Dan Stern talks about categorical emotions but he means feelings.  These are the usual:  happy, sad, angry, afraid, disgusted.  He also talks about “vitality affects” which refers more to the overall energy level you may be experiencing.   You may be low in vitality early in the day, but your overall feeling may pick up somewhat.  We experience these overall “feelings” much more consistently than we have categorical emotions.  Both vitality affects and emotions (feelings) are important, but we tend to ignore the everyday vitality stuff unless it is markedly out of our usual realm.

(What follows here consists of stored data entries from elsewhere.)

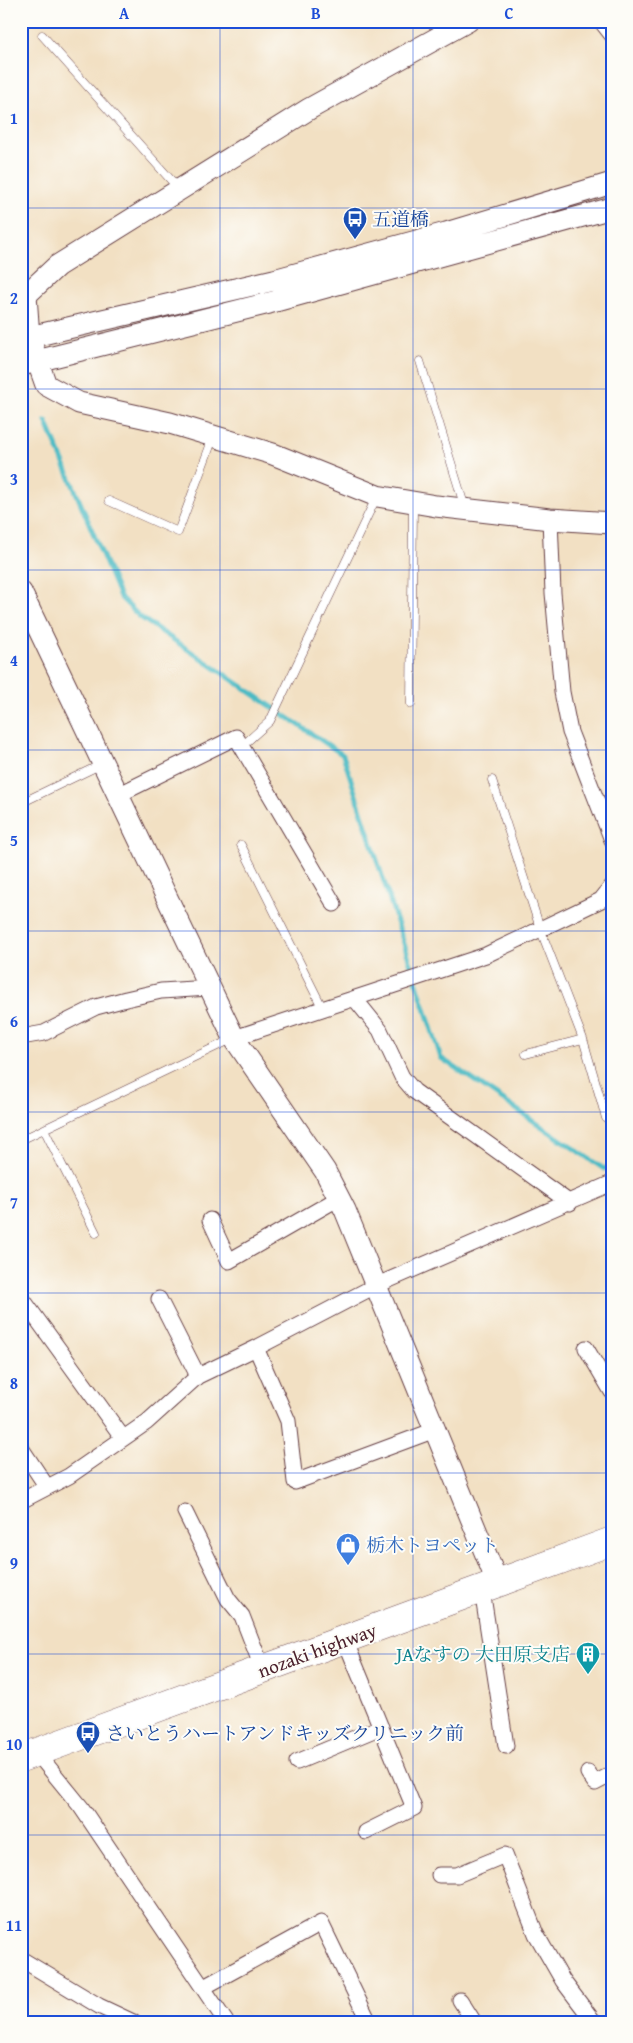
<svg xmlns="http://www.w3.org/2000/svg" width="633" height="2043" font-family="'Gentium Book Plus','Noto Serif JP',serif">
<rect width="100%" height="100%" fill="#fdfcf7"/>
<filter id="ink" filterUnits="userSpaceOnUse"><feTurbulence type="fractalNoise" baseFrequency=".02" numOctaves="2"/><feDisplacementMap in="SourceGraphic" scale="10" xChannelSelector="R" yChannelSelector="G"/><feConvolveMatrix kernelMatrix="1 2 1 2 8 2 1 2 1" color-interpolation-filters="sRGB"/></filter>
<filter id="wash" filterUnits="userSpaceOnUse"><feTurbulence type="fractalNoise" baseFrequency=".0096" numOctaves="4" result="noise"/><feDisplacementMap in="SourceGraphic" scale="20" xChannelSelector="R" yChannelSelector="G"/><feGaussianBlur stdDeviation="1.12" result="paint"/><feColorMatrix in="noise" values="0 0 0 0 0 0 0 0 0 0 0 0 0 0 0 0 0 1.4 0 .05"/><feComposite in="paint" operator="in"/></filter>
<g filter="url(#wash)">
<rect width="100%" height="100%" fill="#f2e0c3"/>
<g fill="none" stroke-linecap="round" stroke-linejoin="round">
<path stroke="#4dbbc4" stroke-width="5" d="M46,421l74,176 20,20 203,138 98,303 163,111 8,-4"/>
</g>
</g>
<g filter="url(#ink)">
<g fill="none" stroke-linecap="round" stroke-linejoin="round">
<defs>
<path id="lane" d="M42,35l136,153
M420,361l45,147
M109,501l69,31 35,-94
M411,704l2,-199
M241,747l29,-26 106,-223
M492,780l49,151 42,108 23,79
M21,803l81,-39
M241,845l82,164
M526,1054l57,-15
M44,1129l52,104
M21,1140l211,-101"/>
<path id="street" d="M601,21l11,14
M550,519l3,74 9,99 8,40 42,108
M118,795l118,-58 98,167
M355,999l25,31 22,47 12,14 156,112
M21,1037l23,-4 52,-26 30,-8 35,-8 49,-3
M234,1038l252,-83 115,-55 11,-14
M210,1220l19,41 110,-63
M21,1297l102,141
M159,1299l39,77
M256,1348l32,73 7,61 140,-52
M586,1348l26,44
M21,1448l26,39
M21,1501l48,-25 78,-54 51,-46 58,-28 119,-62 237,-103
M185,1512l43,87 14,17 21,54
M482,1590l24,156
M345,1640l69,168 -48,24
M37,1753l44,54 145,215
M297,1762l84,-35
M588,1773l7,10 17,-9
M439,1875h18l48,-20 31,79 27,47 31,41
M21,1959l78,47 34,16
M204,1987l117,-64 48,99
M460,2000l14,22"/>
<path id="secondary" d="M468,21l-159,88 -252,157 -31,29 3,42 17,48 33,18 91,20 103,31 104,42 59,10 114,13 62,4
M21,339l253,-59 172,-47 166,-50
M21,365l248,-62 343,-95
M21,592l213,446 91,133 20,39 153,374"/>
<path id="highway" d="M21,1758l591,-217"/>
</defs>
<use href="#lane" stroke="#633c42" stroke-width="9"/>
<use href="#street" stroke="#633c42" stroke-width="17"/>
<use href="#secondary" stroke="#633c42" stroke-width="23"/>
<use href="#highway" stroke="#633c42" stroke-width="29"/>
<use href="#lane" stroke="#fff" stroke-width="8"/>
<use href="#street" stroke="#fff" stroke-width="15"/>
<use href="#secondary" stroke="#fff" stroke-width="21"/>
<use href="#highway" stroke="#fff" stroke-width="28"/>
</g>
</g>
<path fill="none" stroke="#1d4ed8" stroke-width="1" stroke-opacity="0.55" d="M220,21v2001M413,21v2001M21,208h591M21,389h591M21,570h591M21,750h591M21,931h591M21,1112h591M21,1293h591M21,1473h591M21,1654h591M21,1835h591"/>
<defs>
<symbol id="bus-pin" viewBox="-11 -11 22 30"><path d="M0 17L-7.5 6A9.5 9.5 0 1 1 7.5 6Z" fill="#1a4fb4" stroke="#fdfcf7"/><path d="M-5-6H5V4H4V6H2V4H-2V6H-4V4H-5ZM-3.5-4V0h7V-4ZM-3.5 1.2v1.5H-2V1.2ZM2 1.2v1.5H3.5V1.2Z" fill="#fff"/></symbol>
<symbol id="shop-pin" viewBox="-11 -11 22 30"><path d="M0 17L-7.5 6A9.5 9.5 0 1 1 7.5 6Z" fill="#3f7fe0" stroke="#fdfcf7"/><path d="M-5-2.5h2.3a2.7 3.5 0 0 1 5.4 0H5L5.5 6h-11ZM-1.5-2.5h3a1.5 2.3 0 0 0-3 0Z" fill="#fff"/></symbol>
<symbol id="building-pin" viewBox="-11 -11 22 30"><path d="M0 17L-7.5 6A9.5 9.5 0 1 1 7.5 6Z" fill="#0f9aa8" stroke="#fdfcf7"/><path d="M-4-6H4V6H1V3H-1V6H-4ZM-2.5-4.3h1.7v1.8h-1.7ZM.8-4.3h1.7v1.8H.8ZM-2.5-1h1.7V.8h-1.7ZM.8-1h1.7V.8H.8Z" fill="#fff"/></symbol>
</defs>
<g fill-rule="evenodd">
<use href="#bus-pin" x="341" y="205" width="28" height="38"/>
<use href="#shop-pin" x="334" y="1531" width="28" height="38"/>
<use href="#building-pin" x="574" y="1640" width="28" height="38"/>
<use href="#bus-pin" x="74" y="1719" width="28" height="38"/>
</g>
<g text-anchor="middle" stroke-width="4" stroke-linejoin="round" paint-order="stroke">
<g font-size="19" fill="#164399" stroke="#fdfcf7" text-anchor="start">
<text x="372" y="226">五道橋</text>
<text x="106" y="1740">さいとうハートアンドキッズクリニック前</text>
</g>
<g font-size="19" fill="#366cbe" stroke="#fdfcf7" text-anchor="start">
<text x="366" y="1552">栃木トヨペット</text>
</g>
<g font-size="19" fill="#4a1f2b" stroke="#fdfcf7">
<text transform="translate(317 1650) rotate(-20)" y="7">nozaki highway</text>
</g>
<g font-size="19" fill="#0d838f" stroke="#fdfcf7" text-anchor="end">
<text x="570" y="1661">JAなすの 大田原支店</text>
</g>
</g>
<rect width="633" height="2043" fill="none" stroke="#fdfcf7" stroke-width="55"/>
<rect x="28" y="28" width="578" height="1988" fill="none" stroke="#1d4ed8" stroke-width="2"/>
<g font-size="16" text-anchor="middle" font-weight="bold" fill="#1d4ed8">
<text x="124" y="19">A</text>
<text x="316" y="19">B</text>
<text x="509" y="19">C</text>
<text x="14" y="124">1</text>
<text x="14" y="304">2</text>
<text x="14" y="485">3</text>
<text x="14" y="666">4</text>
<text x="14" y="846">5</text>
<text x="14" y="1027">6</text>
<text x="14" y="1208">7</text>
<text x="14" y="1389">8</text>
<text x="14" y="1569">9</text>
<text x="14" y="1750">10</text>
<text x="14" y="1931">11</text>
</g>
</svg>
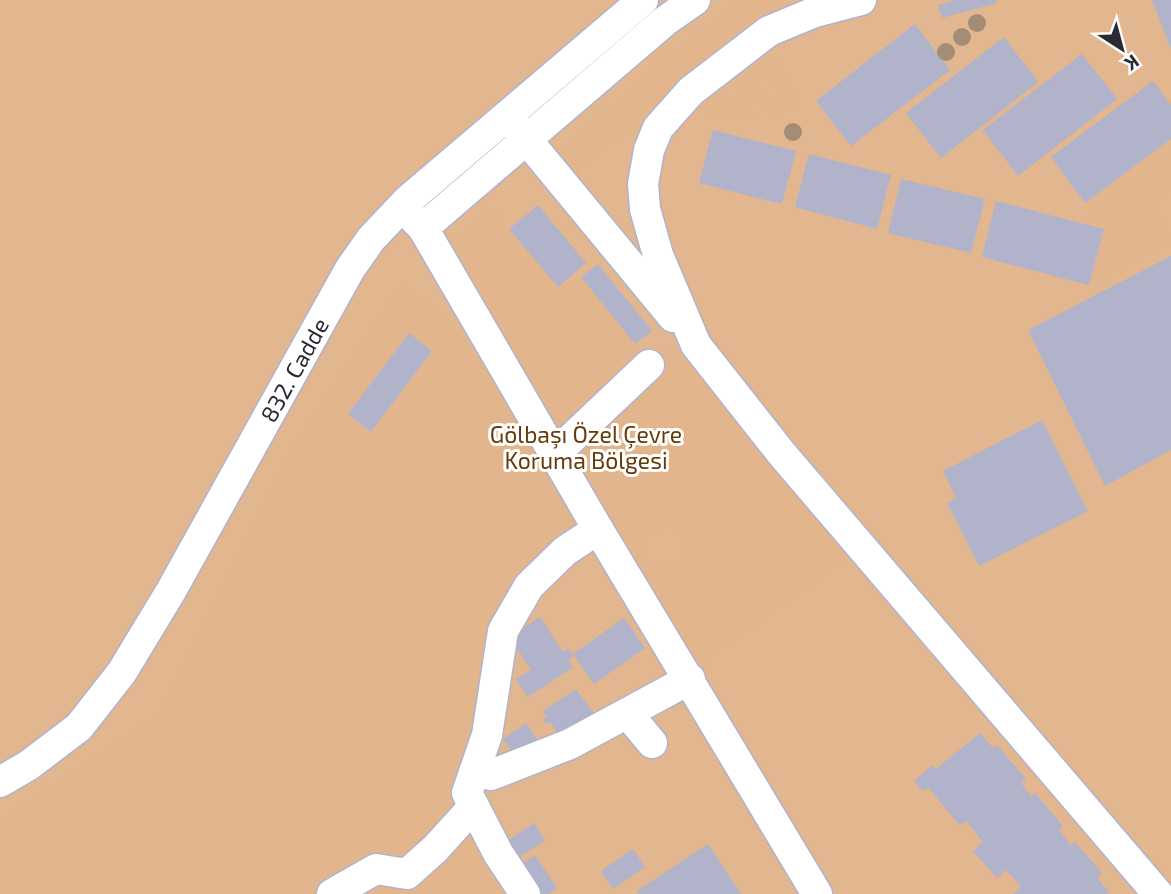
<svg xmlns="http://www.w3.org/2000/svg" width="1171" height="894" viewBox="0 0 1171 894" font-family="'Exo 2',sans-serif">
<rect width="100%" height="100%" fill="#f1f2fc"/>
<rect fill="#e2b68f" x="0" y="0" width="1171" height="894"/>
<g fill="#e2b58d">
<polygon points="746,0 792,0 750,24 571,176 555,157 687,42"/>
<polygon points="778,60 795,103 790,106 763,67"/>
<polygon points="751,76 779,112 775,117 738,85"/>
<polygon points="722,94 754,116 719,116 706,112"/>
<polygon points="1171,139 1171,190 1152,202 1169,241 1089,285 1104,229 1085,203"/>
<path d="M493,210L557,287L581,277L635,344L559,435C539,399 456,268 462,234Z"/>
<polygon points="403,285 514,380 595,524 522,583 483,721 447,805 517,894 0,894 0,822 160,716 300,437"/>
<path d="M674,347L848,557L705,658L688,657L637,573L652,563L664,568L679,564L687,547L683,535C670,523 656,524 646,539V555L633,564L574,466L573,455L606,415Z"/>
</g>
<g fill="#b1b3cb">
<polygon points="956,0 996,0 997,3 942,18 938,5"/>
<polygon points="1152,0 1171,0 1171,49"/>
<polygon points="915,24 950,70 851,146 816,101"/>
<polygon points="1004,37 1038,82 941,158 906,113"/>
<polygon points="1082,54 1117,99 1018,176 983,130"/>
<polygon points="1153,81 1171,105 1171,139 1085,203 1051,157"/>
<polygon points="713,130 796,151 782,204 699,183"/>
<polygon points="809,154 891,175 877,229 795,207"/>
<polygon points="901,179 985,199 971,253 888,233"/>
<polygon points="996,201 1104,229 1089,285 982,257"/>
<polygon points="538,205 586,263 558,287 509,229"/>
<polygon points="1171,256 1171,450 1105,486 1028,330"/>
<polygon points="598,264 652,331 635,344 581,277"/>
<polygon points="409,333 432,351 371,432 348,414"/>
<polygon points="1042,420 1088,511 979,566 947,503 956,498 943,471"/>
<polygon points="540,617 563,652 568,648 573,656 568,660 573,667 528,697 516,679 531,670 510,637"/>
<polygon points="624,618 645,648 594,684 573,654"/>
<polygon points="576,689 594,714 561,738 550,722 546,724 543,720 547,717 543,711"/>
<polygon points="526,723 539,742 517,758 503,739"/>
<polygon points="980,733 993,748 997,745 1026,779 1021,783 1031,796 1035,793 1063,826 1059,830 1071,845 1075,842 1102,873 1097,878 1109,892 1107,894 1013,894 1021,887 1006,870 997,878 973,851 983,842 966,821 960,826 928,787 923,791 914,781 933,765 936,769"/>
<polygon points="534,823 545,840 511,863 500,846"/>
<polygon points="708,844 741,894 639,894 637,891"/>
<polygon points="633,849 645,867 613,889 601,871"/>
<polygon points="535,855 557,888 548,894 536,894 518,867"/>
</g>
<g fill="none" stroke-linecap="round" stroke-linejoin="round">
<defs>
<g id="minor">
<polyline points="861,0 815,12 769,31 691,91 658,128 649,150 643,184 645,209 658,255 696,345 782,454 1158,894"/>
<polyline points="513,123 673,317"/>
<polyline points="413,218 423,228 595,524 817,894"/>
<polyline points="423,228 665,21 695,0"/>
<polyline points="555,454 649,365"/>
<polyline points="628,714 652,743"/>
<polyline points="474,772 491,775 570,744 690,679"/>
<path id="s1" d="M0,782L29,765L79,727L122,672L171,591L350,269L371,239L407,201L643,0"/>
<polyline points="332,894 376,869 407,874 435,849 474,806"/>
<polyline points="525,894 498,853 467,793 487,735 503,631 529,586 565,551 598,529"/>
</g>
</defs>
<use href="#minor" stroke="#b1b3cc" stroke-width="33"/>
<use href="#minor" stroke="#fff" stroke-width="30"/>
</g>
<g fill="#a48d77">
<circle cx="977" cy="23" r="9"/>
<circle cx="962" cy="37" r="9"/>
<circle cx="946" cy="52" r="9"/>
<circle cx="793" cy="132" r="9"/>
</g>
<g text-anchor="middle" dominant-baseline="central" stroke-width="6" stroke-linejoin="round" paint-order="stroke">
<g font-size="23" fill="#292a33" stroke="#fff">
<text stroke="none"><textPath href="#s1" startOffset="514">832. Cadde</textPath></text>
</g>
<g font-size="23" fill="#653b0a" stroke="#fff">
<text x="586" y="434">Gölbaşı Özel Çevre<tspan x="586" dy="26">Koruma Bölgesi</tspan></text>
</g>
</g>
<g transform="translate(1122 49) rotate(144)" stroke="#ffffff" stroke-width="5" paint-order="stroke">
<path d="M0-5L12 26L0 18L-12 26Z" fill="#292a33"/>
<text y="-10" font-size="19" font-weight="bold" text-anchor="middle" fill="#292a33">K</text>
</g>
</svg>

The point of all of this talk is this:  we have emotions/feelings and we have overall vitality affects, which some people will refer to as ‘mood.’   We have these experiences because they are related to keeping our bodies alive.  But, because we are human beings, we actually make a whole lot more use of our emotions than just staying alive.  Emotions, including both categorical emotion and vitality affects, give our lives colour.  They help us to make decisions, to approach or avoid situations or people, to engage in particular behaviour or react when certain stimuli are present.  We also influence our emotions consciously.   We choose a lot of our activities for the effect we expect them to have on our emotional experience.  For example, we go to movies to be excited, to feel good, to get scared, or to enjoy being with a friend while sharing this emotional experience.  We watch TV because we are ‘bored’ or because we need to be distracted from our thoughts.  We call a friend when we need contact to feel different than we do.  We call our mothers because we need to stop feeling guilty.   Many of our behaviours are motivated by a desire to change our feeling state.

The interesting thing is this:  we THINK that we are in control of our emotional lives, and in fact, we do influence our feelings a lot.  But the connections between what we think, do and feel is part of a hierarchy in the nervous system.  This part, the conscious and modifiable part, is higher on the phylogenetic scale than the part of the system that is just about sustaining life.   That’s probably obvious….feeling happy isn’t a requirement of life, but an adequate oxygen-CO2 balance in the blood is.   So even though we think we are making all kinds of changes to our ‘feeling’ life, the essential and essentially unknowable substrate is how our body is keeping us alive.

So why did I start out talking about chickens and eggs?  This post has taken on a life of its own…I was originally going to compare Al Lowen’s assertion that all thoughts have their beginning as a feeling or sensation in the body to the cognitive behavioural tenet that our feelings are the product of our thoughts.   I guess I still have that post to write…another day.